2. Confidence in the BNG market is already shaken – exemptions would push it towards collapse.
The consultation on Improving the Implementation of Biodiversity Net Gain has already created uncertainty. Further deregulation would undermine the Government’s own ambitions to mobilise £1bn per year in private finance for nature recovery and plug the UK’s £4–5bn annual nature funding gap.
3. Weakening BNG would undermine nature recovery, rural jobs and sustainable development.
BNG is currently the UK’s fastest-growing nature compliance market and a cornerstone of plans to align sustainable development with environmental recovery. The coalition stresses that scrapping requirements for small sites would “pull the regulatory rug” from under an emerging green economy, threatening rural employment and national recovery goals.
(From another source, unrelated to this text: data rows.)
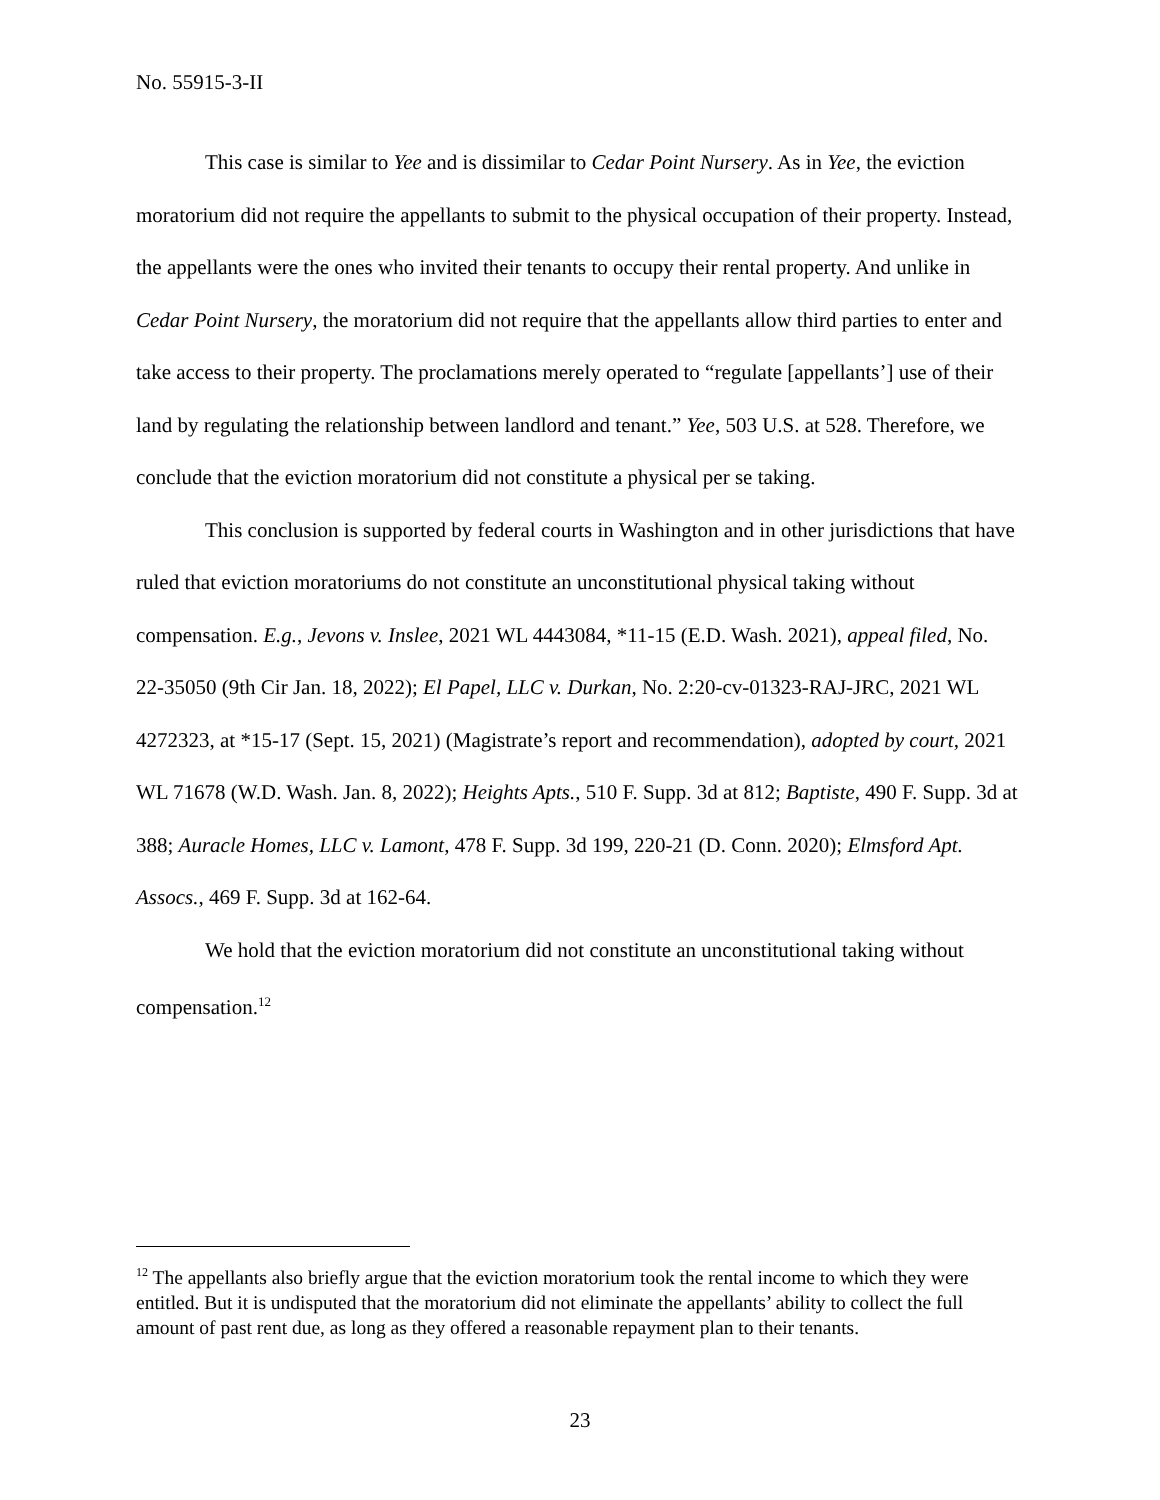No. 55915-3-II
This case is similar to Yee and is dissimilar to Cedar Point Nursery. As in Yee, the eviction moratorium did not require the appellants to submit to the physical occupation of their property. Instead, the appellants were the ones who invited their tenants to occupy their rental property. And unlike in Cedar Point Nursery, the moratorium did not require that the appellants allow third parties to enter and take access to their property. The proclamations merely operated to “regulate [appellants’] use of their land by regulating the relationship between landlord and tenant.” Yee, 503 U.S. at 528. Therefore, we conclude that the eviction moratorium did not constitute a physical per se taking.
This conclusion is supported by federal courts in Washington and in other jurisdictions that have ruled that eviction moratoriums do not constitute an unconstitutional physical taking without compensation. E.g., Jevons v. Inslee, 2021 WL 4443084, *11-15 (E.D. Wash. 2021), appeal filed, No. 22-35050 (9th Cir Jan. 18, 2022); El Papel, LLC v. Durkan, No. 2:20-cv-01323-RAJ-JRC, 2021 WL 4272323, at *15-17 (Sept. 15, 2021) (Magistrate’s report and recommendation), adopted by court, 2021 WL 71678 (W.D. Wash. Jan. 8, 2022); Heights Apts., 510 F. Supp. 3d at 812; Baptiste, 490 F. Supp. 3d at 388; Auracle Homes, LLC v. Lamont, 478 F. Supp. 3d 199, 220-21 (D. Conn. 2020); Elmsford Apt. Assocs., 469 F. Supp. 3d at 162-64.
We hold that the eviction moratorium did not constitute an unconstitutional taking without compensation.<sup>12</sup>
<sup>12</sup> The appellants also briefly argue that the eviction moratorium took the rental income to which they were entitled. But it is undisputed that the moratorium did not eliminate the appellants’ ability to collect the full amount of past rent due, as long as they offered a reasonable repayment plan to their tenants.
23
Richard Benwell, CEO of Wildlife and Countryside Link, said:
“Exempting small sites from BNG would pull the thread that unravels the entire system. With the vast majority of applications removed, the market simply couldn’t function – leaving nature, land managers and rural economies high and dry. At a time when private finance for nature is finally beginning to flow, this proposal would strand investment and stall recovery. Instead of weakening the rules, ministers should strengthen them, close loopholes and back a world-leading market that delivers for people and wildlife.”
Instead of exemptions, the organisations call on Government to:
- Close existing loopholes, including self-declaration of “no impact”
- Proceed with BNG for major infrastructure
- Simplify processes only for the very smallest developments, without weakening the overall system
The letter urges ministers not to “shatter the system just as it is beginning to thrive”, highlighting BNG’s potential to be a world-leading model for nature-positive development and private investment.